### Listed entries
================
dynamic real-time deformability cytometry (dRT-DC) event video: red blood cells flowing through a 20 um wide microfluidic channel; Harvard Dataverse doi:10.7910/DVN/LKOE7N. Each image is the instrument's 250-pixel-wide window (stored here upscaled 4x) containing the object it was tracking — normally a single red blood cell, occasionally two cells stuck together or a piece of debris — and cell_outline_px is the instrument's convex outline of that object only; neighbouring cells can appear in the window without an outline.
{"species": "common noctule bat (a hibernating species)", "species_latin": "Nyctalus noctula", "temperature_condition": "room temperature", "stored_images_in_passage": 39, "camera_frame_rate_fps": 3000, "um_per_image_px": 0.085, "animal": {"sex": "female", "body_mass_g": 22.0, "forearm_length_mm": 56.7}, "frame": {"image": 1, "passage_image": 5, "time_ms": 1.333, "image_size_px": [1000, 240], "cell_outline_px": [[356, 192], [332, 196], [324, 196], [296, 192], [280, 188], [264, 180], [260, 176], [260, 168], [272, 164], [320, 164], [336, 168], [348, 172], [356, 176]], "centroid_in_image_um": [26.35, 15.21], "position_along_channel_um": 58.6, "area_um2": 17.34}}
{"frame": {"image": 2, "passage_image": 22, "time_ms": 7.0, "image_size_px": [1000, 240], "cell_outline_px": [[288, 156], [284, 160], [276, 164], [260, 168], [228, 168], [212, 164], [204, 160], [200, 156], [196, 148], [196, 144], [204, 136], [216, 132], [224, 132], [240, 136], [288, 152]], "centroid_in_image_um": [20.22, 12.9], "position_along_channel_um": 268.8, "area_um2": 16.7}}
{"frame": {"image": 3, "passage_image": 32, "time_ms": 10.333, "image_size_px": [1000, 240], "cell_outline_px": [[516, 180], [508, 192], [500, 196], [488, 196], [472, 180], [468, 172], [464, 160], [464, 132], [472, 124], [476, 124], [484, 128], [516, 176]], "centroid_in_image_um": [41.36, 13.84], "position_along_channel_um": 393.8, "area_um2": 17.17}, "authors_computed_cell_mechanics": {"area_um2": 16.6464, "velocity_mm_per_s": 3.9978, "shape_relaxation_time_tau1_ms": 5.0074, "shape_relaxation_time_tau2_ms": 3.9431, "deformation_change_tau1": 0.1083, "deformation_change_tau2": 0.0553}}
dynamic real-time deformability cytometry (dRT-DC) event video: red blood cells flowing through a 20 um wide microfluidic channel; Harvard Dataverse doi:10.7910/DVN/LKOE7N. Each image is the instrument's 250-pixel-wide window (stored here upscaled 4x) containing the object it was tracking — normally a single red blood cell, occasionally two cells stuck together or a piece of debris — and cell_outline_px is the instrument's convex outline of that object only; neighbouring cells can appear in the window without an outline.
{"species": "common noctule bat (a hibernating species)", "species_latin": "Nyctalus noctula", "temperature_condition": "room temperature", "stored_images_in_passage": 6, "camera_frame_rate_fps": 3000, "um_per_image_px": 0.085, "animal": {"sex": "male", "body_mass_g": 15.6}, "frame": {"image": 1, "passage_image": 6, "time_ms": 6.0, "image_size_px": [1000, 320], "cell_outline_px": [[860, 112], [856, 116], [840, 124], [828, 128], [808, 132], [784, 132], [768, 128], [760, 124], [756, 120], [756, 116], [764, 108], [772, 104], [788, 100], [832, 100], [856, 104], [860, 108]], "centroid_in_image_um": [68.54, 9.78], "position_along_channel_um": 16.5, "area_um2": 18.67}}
================
### Brief
Transcribe all entries exactly as they are given.

### The result
dynamic real-time deformability cytometry (dRT-DC) event video: red blood cells flowing through a 20 um wide microfluidic channel; Harvard Dataverse doi:10.7910/DVN/LKOE7N. Each image is the instrument's 250-pixel-wide window (stored here upscaled 4x) containing the object it was tracking — normally a single red blood cell, occasionally two cells stuck together or a piece of debris — and cell_outline_px is the instrument's convex outline of that object only; neighbouring cells can appear in the window without an outline.
{"species": "common noctule bat (a hibernating species)", "species_latin": "Nyctalus noctula", "temperature_condition": "room temperature", "stored_images_in_passage": 39, "camera_frame_rate_fps": 3000, "um_per_image_px": 0.085, "animal": {"sex": "female", "body_mass_g": 22.0, "forearm_length_mm": 56.7}, "frame": {"image": 1, "passage_image": 5, "time_ms": 1.333, "image_size_px": [1000, 240], "cell_outline_px": [[356, 192], [332, 196], [324, 196], [296, 192], [280, 188], [264, 180], [260, 176], [260, 168], [272, 164], [320, 164], [336, 168], [348, 172], [356, 176]], "centroid_in_image_um": [26.35, 15.21], "position_along_channel_um": 58.6, "area_um2": 17.34}}
{"frame": {"image": 2, "passage_image": 22, "time_ms": 7.0, "image_size_px": [1000, 240], "cell_outline_px": [[288, 156], [284, 160], [276, 164], [260, 168], [228, 168], [212, 164], [204, 160], [200, 156], [196, 148], [196, 144], [204, 136], [216, 132], [224, 132], [240, 136], [288, 152]], "centroid_in_image_um": [20.22, 12.9], "position_along_channel_um": 268.8, "area_um2": 16.7}}
{"frame": {"image": 3, "passage_image": 32, "time_ms": 10.333, "image_size_px": [1000, 240], "cell_outline_px": [[516, 180], [508, 192], [500, 196], [488, 196], [472, 180], [468, 172], [464, 160], [464, 132], [472, 124], [476, 124], [484, 128], [516, 176]], "centroid_in_image_um": [41.36, 13.84], "position_along_channel_um": 393.8, "area_um2": 17.17}, "authors_computed_cell_mechanics": {"area_um2": 16.6464, "velocity_mm_per_s": 3.9978, "shape_relaxation_time_tau1_ms": 5.0074, "shape_relaxation_time_tau2_ms": 3.9431, "deformation_change_tau1": 0.1083, "deformation_change_tau2": 0.0553}}
dynamic real-time deformability cytometry (dRT-DC) event video: red blood cells flowing through a 20 um wide microfluidic channel; Harvard Dataverse doi:10.7910/DVN/LKOE7N. Each image is the instrument's 250-pixel-wide window (stored here upscaled 4x) containing the object it was tracking — normally a single red blood cell, occasionally two cells stuck together or a piece of debris — and cell_outline_px is the instrument's convex outline of that object only; neighbouring cells can appear in the window without an outline.
{"species": "common noctule bat (a hibernating species)", "species_latin": "Nyctalus noctula", "temperature_condition": "room temperature", "stored_images_in_passage": 6, "camera_frame_rate_fps": 3000, "um_per_image_px": 0.085, "animal": {"sex": "male", "body_mass_g": 15.6}, "frame": {"image": 1, "passage_image": 6, "time_ms": 6.0, "image_size_px": [1000, 320], "cell_outline_px": [[860, 112], [856, 116], [840, 124], [828, 128], [808, 132], [784, 132], [768, 128], [760, 124], [756, 120], [756, 116], [764, 108], [772, 104], [788, 100], [832, 100], [856, 104], [860, 108]], "centroid_in_image_um": [68.54, 9.78], "position_along_channel_um": 16.5, "area_um2": 18.67}}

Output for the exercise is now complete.